■ **TEXT UNDER STUDY**
A basic strength week for the endurance athlete
Alan Couzens, M.S. (Sports Science)
Dec 14th, 2015
A couple of weeks back, I wrote a post about our annual ‘Big Steel Challenge’ – a strength focused block of training with a simple mission – lift as many pounds as you can over the course of a month. During the challenge, there are 2 things that we like to do – lift and talk about lifting :-) For each edition of Big Steel over the past 6 years we have kept track of the gory details of endurance athletes lifting heavy things, initially on our private EC member forum and this year, for the brave few, on Facebook. We’ve found big value in this dialogue over the years and with each year our collective understanding of strength training as an admittedly endurance–biased group has significantly increased.
It’s been said that Eskimo’s have 50 different words for snow. That same concept is clearly at play when we look at the typical endurance athlete's understanding of strength training....
While endurance athletes may have a broad understanding of the 'snow' that is sports and fitness training & if placed in a gym, most triathletes aren’t going to find themselves facing the wrong way on a lat pulldown machine :-), we tend to not have the depth of understanding of this particular variety of snow as our Fast-Twitch-laden brothers & sisters & frankly, it’s to our detriment!
At the risk of generalizing, when a triathlete thinks of adding strength training to the mix, their go-to plan tends to be the typical whole body program of – leg press, leg extension, leg curls bench press, rows, lat pulls maybe tricep pushdowns in 3 x 8-12 reps off moderate rest, with maybe a few core moves thrown in. The same program that the bulk of gym instructors will pull ‘off the shelf’ for a new member of the gym – whatever their eventual goals might be – whether they want to be the next Arnold, or just ‘tone up’. The reality, of course, is that endurance athletes are seeking very specialized muscular adaptations which are distinct and apart from those that the next aspiring Arnold might be looking for.
What we want from a strength plan (as endurance athetes)…
Hours upon hours of riding our bikes with a closed hip position and running in one plane, with a less than full stride, lead to us being tighter than the average bear. It won’t come as a huge surprise that one of the biggest limiters that we run into is chronic ‘over-use’ injuries. In my experience, these injuries are less about over-use and more about ‘wrong use’, i.e. we become really tight in some areas and not in others, which leads us to our second big reason for adding strength work to the mix…
2. Muscle balance/’Healthy Movement’
We humans have a distinct ability of making our motor patterns ‘stupidly efficient’ over time, i.e. we will tend to do the bare minimum to get the movement done rather than doing the movement in the healthiest, most long term functional way. You’ll see runners internally rotate the hip to shorten the leg rather than actually using hip/knee flexion to bring the leg through the gait cycle etc. In the absence of a focused intervention, our movement patterns are likely to get more and more lazy over time. This is good until it isn’t. Think leaning tower o’ Pisa.

■ **DIRECTIVE**
Could you write out the stretch of the strength-training post from "It’s been said" through "to our detriment!"? The items aren't needed for this.

■ **RECORDS SUPPLIED**
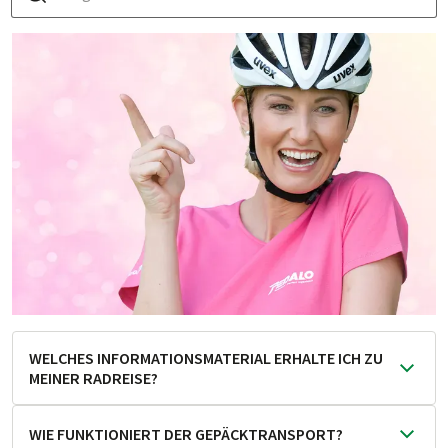
Nächstgelegene Flughäfen:
Berlin-Tegel (TXL), Berlin-
Schönefeld (SXF) oder Kopenhagen-Kastrup (CPH)
Hinweise zur Flugbuchung
Damit Sie in den Ge­nuss von güns­ti­gen Flü­gen kom­men,
em­pfeh­len wir Ih­nen, Ih­ren Flug so früh wie mög­lich zu
bu­chen. Bitte aber erst nach Er­halt Ihrer PEDALO Bu­
chungs­be­stä­ti­gung bzw. so­bald die Durch­füh­rung Ihrer
Rad­rei­se ga­ran­tiert ist. Danke!
WELCHES INFORMATIONSMATERIAL ERHALTE ICH ZU
MEINER RADREISE?
Ihre Reise­unter­lagen be­in­hal­ten in der Regel eine all­ge­
WIE FUNKTIONIERT DER GEPÄCKTRANSPORT?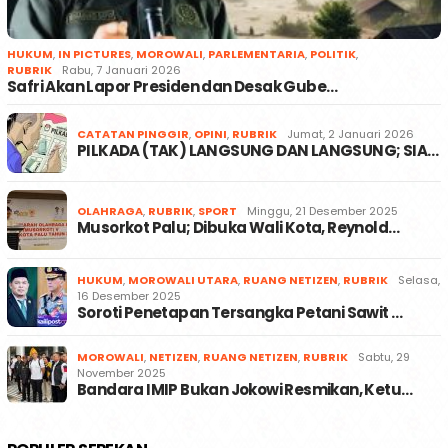
HUKUM
,
IN PICTURES
,
MOROWALI
,
PARLEMENTARIA
,
POLITIK
,
RUBRIK
Rabu, 7 Januari 2026
Safri Akan Lapor Presiden dan Desak Gube…
CATATAN PINGGIR
,
OPINI
,
RUBRIK
Jumat, 2 Januari 2026
PILKADA (TAK) LANGSUNG DAN LANGSUNG; SIA…
OLAHRAGA
,
RUBRIK
,
SPORT
Minggu, 21 Desember 2025
Musorkot Palu; Dibuka Wali Kota, Reynold…
HUKUM
,
MOROWALI UTARA
,
RUANG NETIZEN
,
RUBRIK
Selasa,
16 Desember 2025
Soroti Penetapan Tersangka Petani Sawit …
MOROWALI
,
NETIZEN
,
RUANG NETIZEN
,
RUBRIK
Sabtu, 29
November 2025
Bandara IMIP Bukan Jokowi Resmikan, Ketu…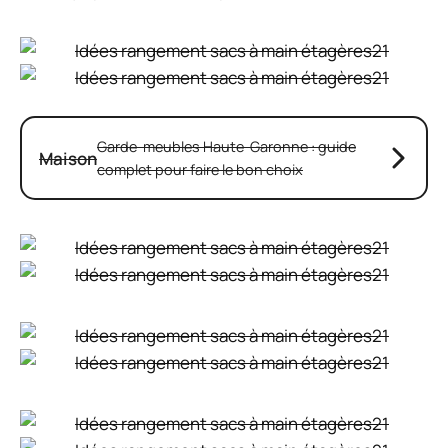
Garde-meubles Haute-Garonne : guide
Maison
complet pour faire le bon choix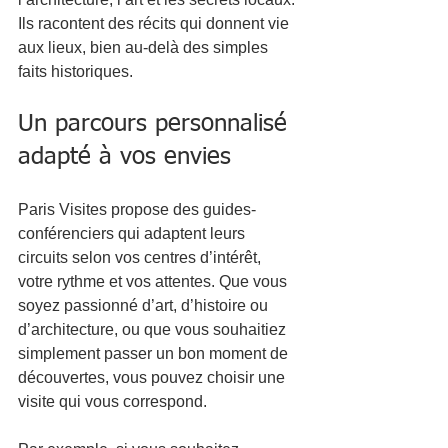
Ils racontent des récits qui donnent vie 
aux lieux, bien au-delà des simples 
faits historiques.
Un parcours personnalisé 
adapté à vos envies
Paris Visites propose des guides-
conférenciers qui adaptent leurs 
circuits selon vos centres d’intérêt, 
votre rythme et vos attentes. Que vous 
soyez passionné d’art, d’histoire ou 
d’architecture, ou que vous souhaitiez 
simplement passer un bon moment de 
découvertes, vous pouvez choisir une 
visite qui vous correspond.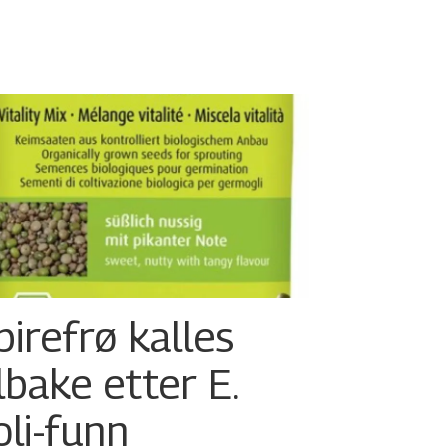
pirefrø kalles
ilbake etter E.
oli-funn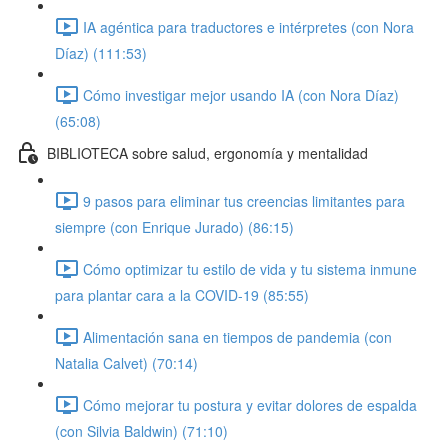
IA agéntica para traductores e intérpretes (con Nora
Díaz) (111:53)
Cómo investigar mejor usando IA (con Nora Díaz)
(65:08)
BIBLIOTECA sobre salud, ergonomía y mentalidad
9 pasos para eliminar tus creencias limitantes para
siempre (con Enrique Jurado) (86:15)
Cómo optimizar tu estilo de vida y tu sistema inmune
para plantar cara a la COVID-19 (85:55)
Alimentación sana en tiempos de pandemia (con
Natalia Calvet) (70:14)
Cómo mejorar tu postura y evitar dolores de espalda
(con Silvia Baldwin) (71:10)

■ **RESULT OF THIS TASK**
It’s been said that Eskimo’s have 50 different words for snow. That same concept is clearly at play when we look at the typical endurance athlete's understanding of strength training....
While endurance athletes may have a broad understanding of the 'snow' that is sports and fitness training & if placed in a gym, most triathletes aren’t going to find themselves facing the wrong way on a lat pulldown machine :-), we tend to not have the depth of understanding of this particular variety of snow as our Fast-Twitch-laden brothers & sisters & frankly, it’s to our detriment!